If you have read NightWhere and did not like it: This is a better story, and to be brutally honest, John Everson is a much better writer now than he was a decade ago. The years between the two novels have been spent publishing great books like The House by the Cemetery, Voodoo Heart, and Five Deaths for Seven Songbirds. He has really honed his skills, and The Night Mother is a well crafted and well-written story. NightWhere is also a much more interesting place a decade later. There are rooms that have any sort of fetish that you can imagine, and as we walk through the club again, we are exposed to a much more varied and interesting experience. And The Night Mother. She has a small scene in the first book, but her character in this second book, along with the Rae and how she has changed, really makes for a sequel that is better than the original.
If you have not read NightWhere: This is a direct sequel, but Everson has written it in a way that you can enjoy it without confusion. He introduces Cassie, a dominatrix, and Paul, her slave, to NightWhere, and they do the job of explaining the club and what is going on with each room. I read NightWhere and The Night Mother back to back, and I did enjoy it this way, but I also tried to think of reading The Night Mother without the context of the first. If I was lost. I do think that Everson does a good job of explaining the situation and even expanding on the club, but I also feel like I get more depth from the sequel having read the first because every character from the first returns for the second.
Someone blurbed NightWhere as “Hellraiser meets Fifty Shades of Grey.” This is not terribly far from the truth. NightWhere is a special place where the deeper a person travels into the depths of the club, the closer they are to the depths of Hell. I always liked Hellraiser because the main purpose of the story was for the characters to find the ultimate pleasure, unfortunately the Cenobites idea of pleasure is through tortuous pain. This is NightWhere. Many of the acts in the club cross the line between pain and pleasure, and this is the line that NightWhere tries to straddle. There is gore and torture, and some of the horrors that are described here are some of the most brutal I have ever read.
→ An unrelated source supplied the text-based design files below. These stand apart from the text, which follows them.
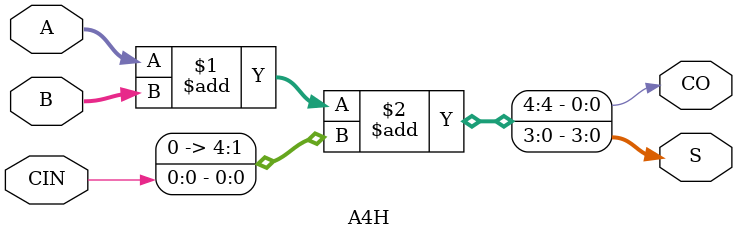
<source format=v>

`timescale 1ns/100ps

module A4H(
	input [3:0] A,
	input [3:0] B,
	input CIN,
	output [3:0] S,
	output CO
);

assign {CO, S} = A + B + {3'd0, CIN};	// tmax = 8.2ns

endmodule

</source>
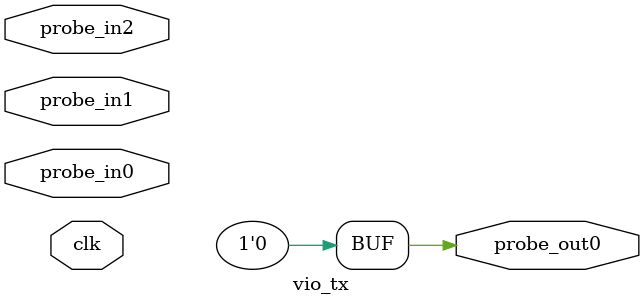
<source format=v>
`timescale 1ns / 1ps
module vio_tx (
clk,
probe_in0,probe_in1,probe_in2,
probe_out0
);

input clk;
input [0 : 0] probe_in0;
input [7 : 0] probe_in1;
input [0 : 0] probe_in2;

output reg [0 : 0] probe_out0 = 'h0 ;


endmodule

</source>
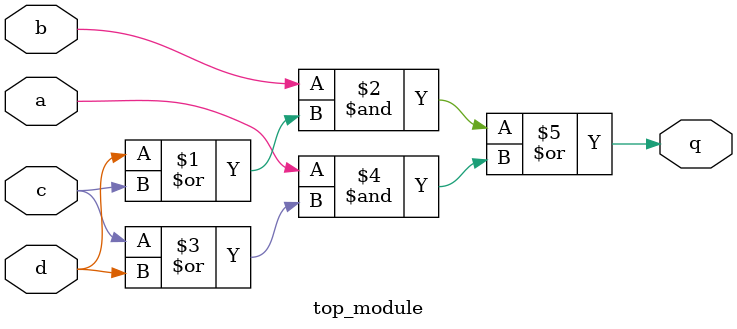
<source format=v>
module top_module (
    input a,
    input b,
    input c,
    input d,
    output q );//

    assign q = b & (d | c) | a & (c | d); // Fix me

endmodule

</source>
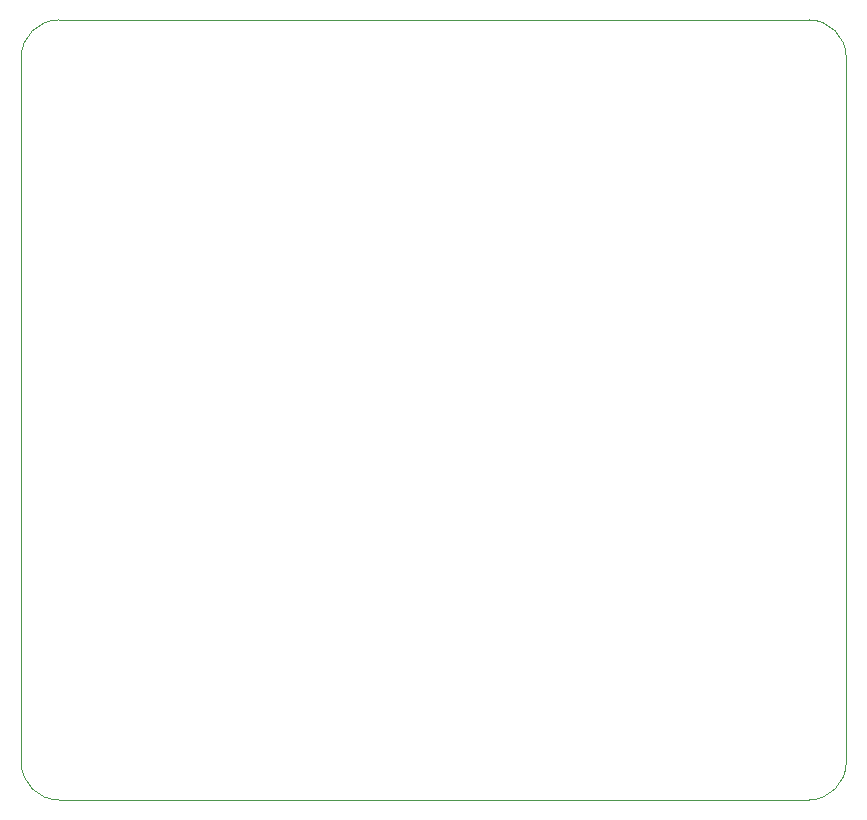
<source format=gm1>
G04 #@! TF.FileFunction,Profile,NP*
%FSLAX46Y46*%
G04 Gerber Fmt 4.6, Leading zero omitted, Abs format (unit mm)*
G04 Created by KiCad (PCBNEW (2015-06-26 BZR 5832)-product) date Samstag, 05. März 2016 'u16' 11:16:22*
%MOMM*%
G01*
G04 APERTURE LIST*
%ADD10C,0.150000*%
%ADD11C,0.100000*%
G04 APERTURE END LIST*
D10*
D11*
X121920000Y-131445000D02*
X121920000Y-130175000D01*
X191770000Y-131445000D02*
X191770000Y-130175000D01*
X191770000Y-72390000D02*
X191770000Y-71755000D01*
X188595000Y-134620000D02*
X125095000Y-134620000D01*
X191770000Y-72390000D02*
X191770000Y-130175000D01*
X125095000Y-68580000D02*
X188595000Y-68580000D01*
X121920000Y-130175000D02*
X121920000Y-71755000D01*
X125095000Y-68580000D02*
G75*
G03X121920000Y-71755000I0J-3175000D01*
G01*
X191770000Y-71755000D02*
G75*
G03X188595000Y-68580000I-3175000J0D01*
G01*
X188595000Y-134620000D02*
G75*
G03X191770000Y-131445000I0J3175000D01*
G01*
X121920000Y-131445000D02*
G75*
G03X125095000Y-134620000I3175000J0D01*
G01*
M02*

</source>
Beneath all of the surface horrors, there is a great deal of heart in both of these novels. Ultimately, NightWhere and The Night Mother are love stories, where ordinary people get caught in the playground for otherworldly entities. In NightWhere, Mark is trying to save his marriage and the woman that he loves from a club that he thinks has brainwashed her becuase “Love Will Conquer All”. He is kind of an idiot, but he is also not wrong. The “Love Will Conquer All” aspect in these novels is what keeps everyone reading and the hope of a good outcome is what makes them palatable. Like one of the characters mentions in The Night Mother, NightWhere is a place for pain but also for pleasure. When you lose sight of the pleasure, all you have left is pain. Everson’s best job in these novels is balancing the horrors of NightWhere with the humanity that is fighting the entire time to stay alive.
I received The Night Mother from John Everson in exchange for an honest review.